Am sechsten Sonntage nach dem Erscheinungsfeste.
Matth. 17. 1–9.
 EIne wunderbare Geschichte, man lese sie, wie man will. Mitten im Leben der Erniedrigung JEsu steht unvergeßlich den Aposteln der „heilige Berg“, wie ihn St. Petrus 2 Petri 1, 16. nennt, und die Geschichte von der Verklärung. Woher diese Verwandelung JEsu? Fällt dieß Licht auf Ihn von außen her, oder strömt es aus Seinem Innern? Scheint Ihn eine Sonne der Gnaden an, oder ist ER eine Sonne, welche die Nebel der Umgebung durchbricht und so erscheint, wie sie’s immer könnte,| wenn sie immer wollte? Die Antwort ist, denk ich, nicht schwer, ER ist die Sonne. In Ihm ist das Leben und dieß Leben ward das Licht, welches auf dem Berge der Verklärung leuchtete. Aus Seinem gottverlobten Innern brach das Licht hervor. Erst durchleuchtet es Seinen Leib, welcher sofort leuchtete wie die Sonne, dann Seine Kleider, daß sie weiß wurden wie Schnee.

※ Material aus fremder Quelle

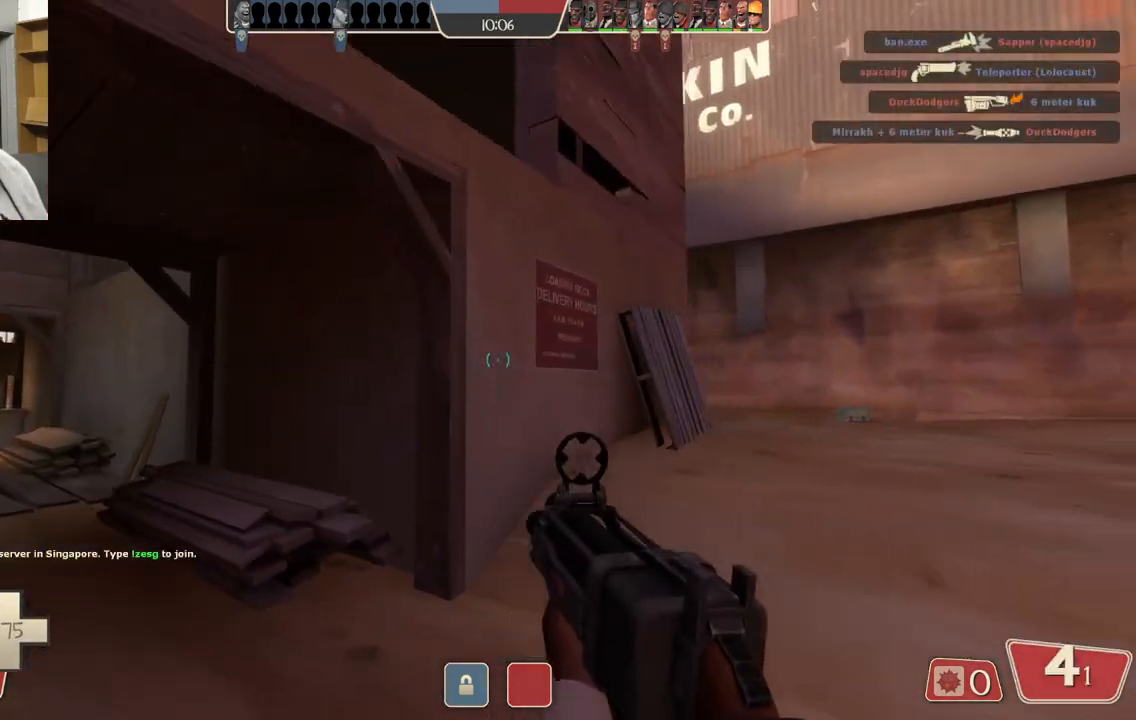
{"buttons": [], "left_stick": "right", "right_stick": "center", "events": [[67, "right_stick", "down"], [183, "right_stick", "center"], [367, "right_stick", "up-left"], [467, "right_stick", "center"]]}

Die Kleider sind nicht so dicht wie Sein Leib; aber Sein Leib ist reiner, sonnenhafter, dem Lichte verwandter, das aus Seinem Innern strömte, darum leuchtet Er wie die Sonne, während dem Kleide nur die Farbe genommen und die Reinheit Seiner sündlosen Natur über dasselbe ergoßen wird. – Aus dem ganzen Vorgang sieht man, daß die Entäußerung und Entleerung der Herrlichkeit nicht so zu nehmen ist, als wäre dem HErrn Seine Glorie genommen worden, so daß Er keine Macht mehr über sie gehabt hätte. Er hat Sich Selbst entäußert, Er legte den Gebrauch nieder, weil derselbe nicht zweckdienlich gewesen wäre; aber Er behält die Macht, Licht und Herrlichkeit wieder anzuziehen als Sein Kleid, wo überall Er es für gut hält. Und auf dem heiligen Berge hat Er es für gut gehalten, vor Mose und Elia, vor Petro, Andrea und Johanne und vor Seinem Vater in der Glorie, die Er hatte, ehe der Welt Grund gelegt ward, auch im sterblichen Leibe zu erscheinen.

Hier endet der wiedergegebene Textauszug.